_Dataset:_
○ ○ ○

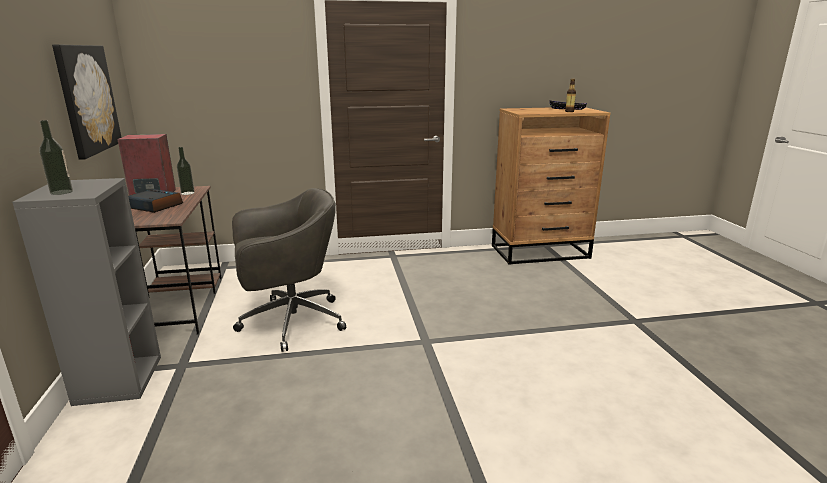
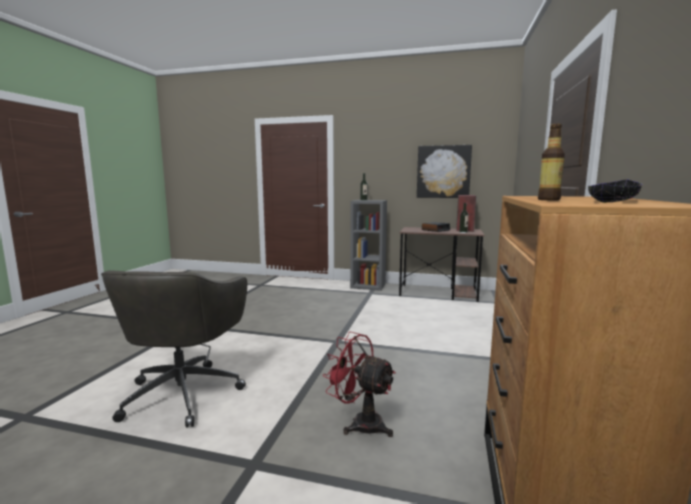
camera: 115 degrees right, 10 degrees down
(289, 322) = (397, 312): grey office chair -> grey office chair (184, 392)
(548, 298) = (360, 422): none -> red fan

○ ○ ○

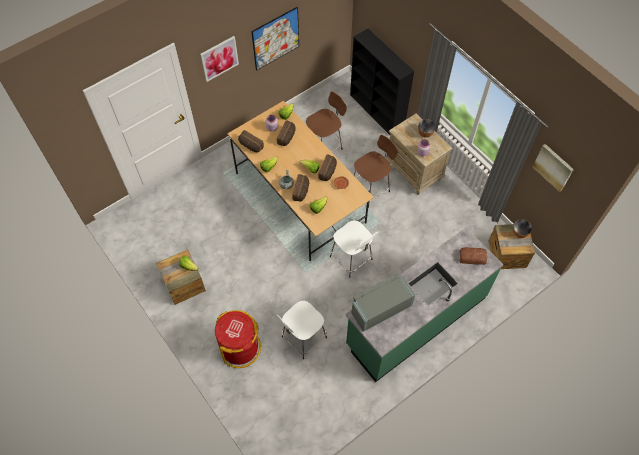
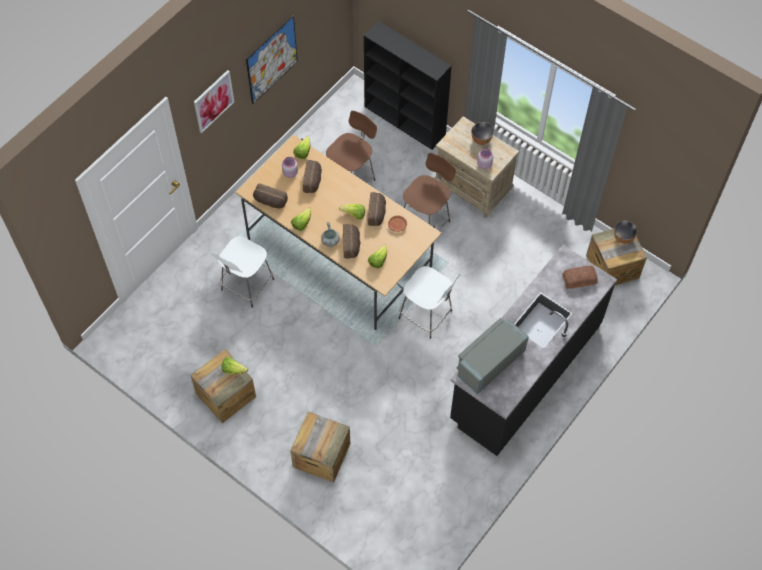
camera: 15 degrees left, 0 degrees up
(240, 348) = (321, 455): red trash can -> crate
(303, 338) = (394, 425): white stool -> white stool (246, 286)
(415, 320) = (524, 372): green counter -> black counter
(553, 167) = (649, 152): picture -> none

○ ○ ○

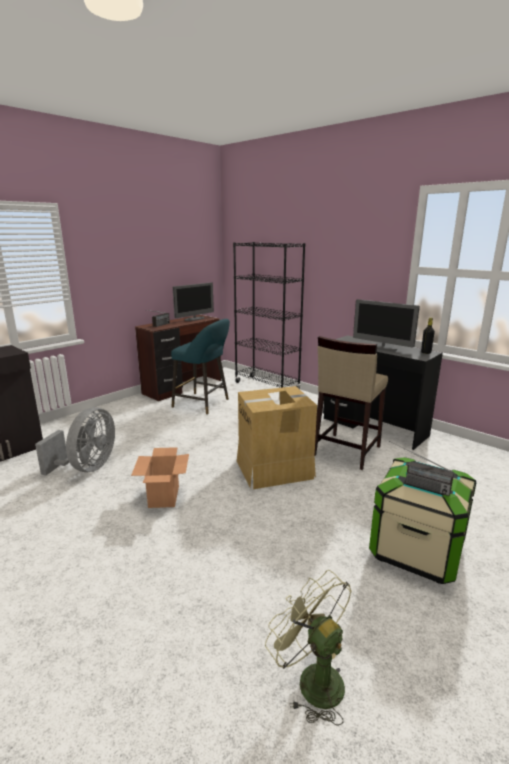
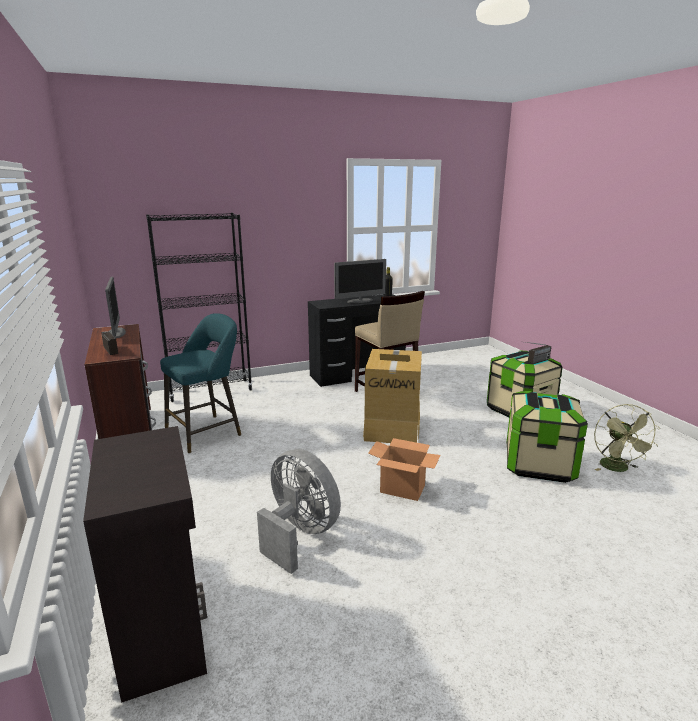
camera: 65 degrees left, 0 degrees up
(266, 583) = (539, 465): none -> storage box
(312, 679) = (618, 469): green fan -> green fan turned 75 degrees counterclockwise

○ ○ ○

_Instructions to follow:_
Please output exactly the lines between the one holding "camera: 15 degrees left, 0 degrees up" and the one holding "(553, 167) = (649, 152): picture -> none" in the records above, inclusive, and nothing more.

_Result for this exercise:_
camera: 15 degrees left, 0 degrees up
(240, 348) = (321, 455): red trash can -> crate
(303, 338) = (394, 425): white stool -> white stool (246, 286)
(415, 320) = (524, 372): green counter -> black counter
(553, 167) = (649, 152): picture -> none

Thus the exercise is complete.